* Request:
The required output is the lines below from the line containing "X0062894Y0133887D03*" to the line containing "X0004534Y0013165D01*", inclusive, retyped exactly. No other lines belong in it.

* Source records:
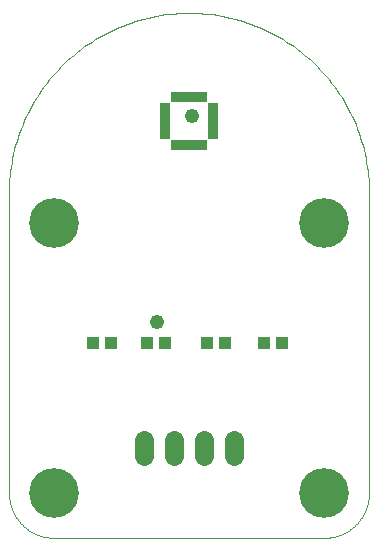
<source format=gts>
G75*
%MOIN*%
%OFA0B0*%
%FSLAX25Y25*%
%IPPOS*%
%LPD*%
%AMOC8*
5,1,8,0,0,1.08239X$1,22.5*
%
%ADD10R,0.03753X0.01981*%
%ADD11R,0.01981X0.03753*%
%ADD12C,0.00000*%
%ADD13C,0.06343*%
%ADD14C,0.16611*%
%ADD15R,0.03950X0.03950*%
%ADD16C,0.04800*%
D10*
X0055887Y0136800D03*
X0055887Y0138769D03*
X0055887Y0140737D03*
X0055887Y0142706D03*
X0055887Y0144674D03*
X0055887Y0146643D03*
X0071635Y0146643D03*
X0071635Y0144674D03*
X0071635Y0142706D03*
X0071635Y0140737D03*
X0071635Y0138769D03*
X0071635Y0136800D03*
D11*
X0068800Y0133887D03*
X0066831Y0133887D03*
X0064863Y0133887D03*
X0062894Y0133887D03*
X0060926Y0133887D03*
X0058957Y0133887D03*
X0058957Y0149635D03*
X0060926Y0149635D03*
X0062894Y0149635D03*
X0064863Y0149635D03*
X0066831Y0149635D03*
X0068800Y0149635D03*
D12*
X0003800Y0117800D02*
X0003800Y0017800D01*
X0003804Y0017438D01*
X0003818Y0017075D01*
X0003839Y0016713D01*
X0003870Y0016352D01*
X0003909Y0015992D01*
X0003957Y0015633D01*
X0004014Y0015275D01*
X0004079Y0014918D01*
X0004153Y0014563D01*
X0004236Y0014210D01*
X0004327Y0013859D01*
X0004426Y0013511D01*
X0004534Y0013165D01*
X0004650Y0012821D01*
X0004775Y0012481D01*
X0004907Y0012144D01*
X0005048Y0011810D01*
X0005197Y0011479D01*
X0005354Y0011152D01*
X0005518Y0010829D01*
X0005690Y0010510D01*
X0005870Y0010196D01*
X0006058Y0009885D01*
X0006253Y0009580D01*
X0006455Y0009279D01*
X0006665Y0008983D01*
X0006881Y0008693D01*
X0007105Y0008407D01*
X0007335Y0008127D01*
X0007572Y0007853D01*
X0007816Y0007585D01*
X0008066Y0007322D01*
X0008322Y0007066D01*
X0008585Y0006816D01*
X0008853Y0006572D01*
X0009127Y0006335D01*
X0009407Y0006105D01*
X0009693Y0005881D01*
X0009983Y0005665D01*
X0010279Y0005455D01*
X0010580Y0005253D01*
X0010885Y0005058D01*
X0011196Y0004870D01*
X0011510Y0004690D01*
X0011829Y0004518D01*
X0012152Y0004354D01*
X0012479Y0004197D01*
X0012810Y0004048D01*
X0013144Y0003907D01*
X0013481Y0003775D01*
X0013821Y0003650D01*
X0014165Y0003534D01*
X0014511Y0003426D01*
X0014859Y0003327D01*
X0015210Y0003236D01*
X0015563Y0003153D01*
X0015918Y0003079D01*
X0016275Y0003014D01*
X0016633Y0002957D01*
X0016992Y0002909D01*
X0017352Y0002870D01*
X0017713Y0002839D01*
X0018075Y0002818D01*
X0018438Y0002804D01*
X0018800Y0002800D01*
X0108800Y0002800D01*
X0109162Y0002804D01*
X0109525Y0002818D01*
X0109887Y0002839D01*
X0110248Y0002870D01*
X0110608Y0002909D01*
X0110967Y0002957D01*
X0111325Y0003014D01*
X0111682Y0003079D01*
X0112037Y0003153D01*
X0112390Y0003236D01*
X0112741Y0003327D01*
X0113089Y0003426D01*
X0113435Y0003534D01*
X0113779Y0003650D01*
X0114119Y0003775D01*
X0114456Y0003907D01*
X0114790Y0004048D01*
X0115121Y0004197D01*
X0115448Y0004354D01*
X0115771Y0004518D01*
X0116090Y0004690D01*
X0116404Y0004870D01*
X0116715Y0005058D01*
X0117020Y0005253D01*
X0117321Y0005455D01*
X0117617Y0005665D01*
X0117907Y0005881D01*
X0118193Y0006105D01*
X0118473Y0006335D01*
X0118747Y0006572D01*
X0119015Y0006816D01*
X0119278Y0007066D01*
X0119534Y0007322D01*
X0119784Y0007585D01*
X0120028Y0007853D01*
X0120265Y0008127D01*
X0120495Y0008407D01*
X0120719Y0008693D01*
X0120935Y0008983D01*
X0121145Y0009279D01*
X0121347Y0009580D01*
X0121542Y0009885D01*
X0121730Y0010196D01*
X0121910Y0010510D01*
X0122082Y0010829D01*
X0122246Y0011152D01*
X0122403Y0011479D01*
X0122552Y0011810D01*
X0122693Y0012144D01*
X0122825Y0012481D01*
X0122950Y0012821D01*
X0123066Y0013165D01*
X0123174Y0013511D01*
X0123273Y0013859D01*
X0123364Y0014210D01*
X0123447Y0014563D01*
X0123521Y0014918D01*
X0123586Y0015275D01*
X0123643Y0015633D01*
X0123691Y0015992D01*
X0123730Y0016352D01*
X0123761Y0016713D01*
X0123782Y0017075D01*
X0123796Y0017438D01*
X0123800Y0017800D01*
X0123800Y0117800D01*
X0123782Y0119261D01*
X0123729Y0120721D01*
X0123640Y0122180D01*
X0123516Y0123636D01*
X0123356Y0125088D01*
X0123161Y0126536D01*
X0122930Y0127979D01*
X0122665Y0129416D01*
X0122365Y0130846D01*
X0122030Y0132268D01*
X0121660Y0133682D01*
X0121256Y0135086D01*
X0120818Y0136480D01*
X0120346Y0137863D01*
X0119841Y0139234D01*
X0119302Y0140592D01*
X0118731Y0141937D01*
X0118127Y0143267D01*
X0117491Y0144583D01*
X0116823Y0145882D01*
X0116123Y0147165D01*
X0115392Y0148430D01*
X0114631Y0149678D01*
X0113840Y0150906D01*
X0113019Y0152115D01*
X0112169Y0153303D01*
X0111290Y0154470D01*
X0110383Y0155616D01*
X0109448Y0156739D01*
X0108486Y0157839D01*
X0107498Y0158915D01*
X0106484Y0159967D01*
X0105444Y0160994D01*
X0104380Y0161995D01*
X0103292Y0162971D01*
X0102180Y0163919D01*
X0101046Y0164840D01*
X0099889Y0165733D01*
X0098712Y0166597D01*
X0097513Y0167433D01*
X0096294Y0168239D01*
X0095056Y0169016D01*
X0093800Y0169762D01*
X0092526Y0170477D01*
X0091235Y0171161D01*
X0089927Y0171813D01*
X0088604Y0172433D01*
X0087266Y0173021D01*
X0085915Y0173576D01*
X0084550Y0174098D01*
X0083173Y0174586D01*
X0081784Y0175041D01*
X0080385Y0175462D01*
X0078976Y0175849D01*
X0077558Y0176201D01*
X0076132Y0176519D01*
X0074698Y0176802D01*
X0073258Y0177050D01*
X0071813Y0177263D01*
X0070362Y0177440D01*
X0068908Y0177582D01*
X0067451Y0177689D01*
X0065991Y0177760D01*
X0064531Y0177796D01*
X0063069Y0177796D01*
X0061609Y0177760D01*
X0060149Y0177689D01*
X0058692Y0177582D01*
X0057238Y0177440D01*
X0055787Y0177263D01*
X0054342Y0177050D01*
X0052902Y0176802D01*
X0051468Y0176519D01*
X0050042Y0176201D01*
X0048624Y0175849D01*
X0047215Y0175462D01*
X0045816Y0175041D01*
X0044427Y0174586D01*
X0043050Y0174098D01*
X0041685Y0173576D01*
X0040334Y0173021D01*
X0038996Y0172433D01*
X0037673Y0171813D01*
X0036365Y0171161D01*
X0035074Y0170477D01*
X0033800Y0169762D01*
X0032544Y0169016D01*
X0031306Y0168239D01*
X0030087Y0167433D01*
X0028888Y0166597D01*
X0027711Y0165733D01*
X0026554Y0164840D01*
X0025420Y0163919D01*
X0024308Y0162971D01*
X0023220Y0161995D01*
X0022156Y0160994D01*
X0021116Y0159967D01*
X0020102Y0158915D01*
X0019114Y0157839D01*
X0018152Y0156739D01*
X0017217Y0155616D01*
X0016310Y0154470D01*
X0015431Y0153303D01*
X0014581Y0152115D01*
X0013760Y0150906D01*
X0012969Y0149678D01*
X0012208Y0148430D01*
X0011477Y0147165D01*
X0010777Y0145882D01*
X0010109Y0144583D01*
X0009473Y0143267D01*
X0008869Y0141937D01*
X0008298Y0140592D01*
X0007759Y0139234D01*
X0007254Y0137863D01*
X0006782Y0136480D01*
X0006344Y0135086D01*
X0005940Y0133682D01*
X0005570Y0132268D01*
X0005235Y0130846D01*
X0004935Y0129416D01*
X0004670Y0127979D01*
X0004439Y0126536D01*
X0004244Y0125088D01*
X0004084Y0123636D01*
X0003960Y0122180D01*
X0003871Y0120721D01*
X0003818Y0119261D01*
X0003800Y0117800D01*
D13*
X0048800Y0035572D02*
X0048800Y0030028D01*
X0058800Y0030028D02*
X0058800Y0035572D01*
X0068800Y0035572D02*
X0068800Y0030028D01*
X0078800Y0030028D02*
X0078800Y0035572D01*
D14*
X0108800Y0017800D03*
X0108800Y0107800D03*
X0018800Y0107800D03*
X0018800Y0017800D03*
D15*
X0031847Y0067800D03*
X0037753Y0067800D03*
X0049847Y0067800D03*
X0055753Y0067800D03*
X0069847Y0067800D03*
X0075753Y0067800D03*
X0088847Y0067800D03*
X0094753Y0067800D03*
D16*
X0052997Y0074635D03*
X0064808Y0143532D03*
M02*

</source>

* Response to this exercise:
X0062894Y0133887D03*
X0060926Y0133887D03*
X0058957Y0133887D03*
X0058957Y0149635D03*
X0060926Y0149635D03*
X0062894Y0149635D03*
X0064863Y0149635D03*
X0066831Y0149635D03*
X0068800Y0149635D03*
D12*
X0003800Y0117800D02*
X0003800Y0017800D01*
X0003804Y0017438D01*
X0003818Y0017075D01*
X0003839Y0016713D01*
X0003870Y0016352D01*
X0003909Y0015992D01*
X0003957Y0015633D01*
X0004014Y0015275D01*
X0004079Y0014918D01*
X0004153Y0014563D01*
X0004236Y0014210D01*
X0004327Y0013859D01*
X0004426Y0013511D01*
X0004534Y0013165D01*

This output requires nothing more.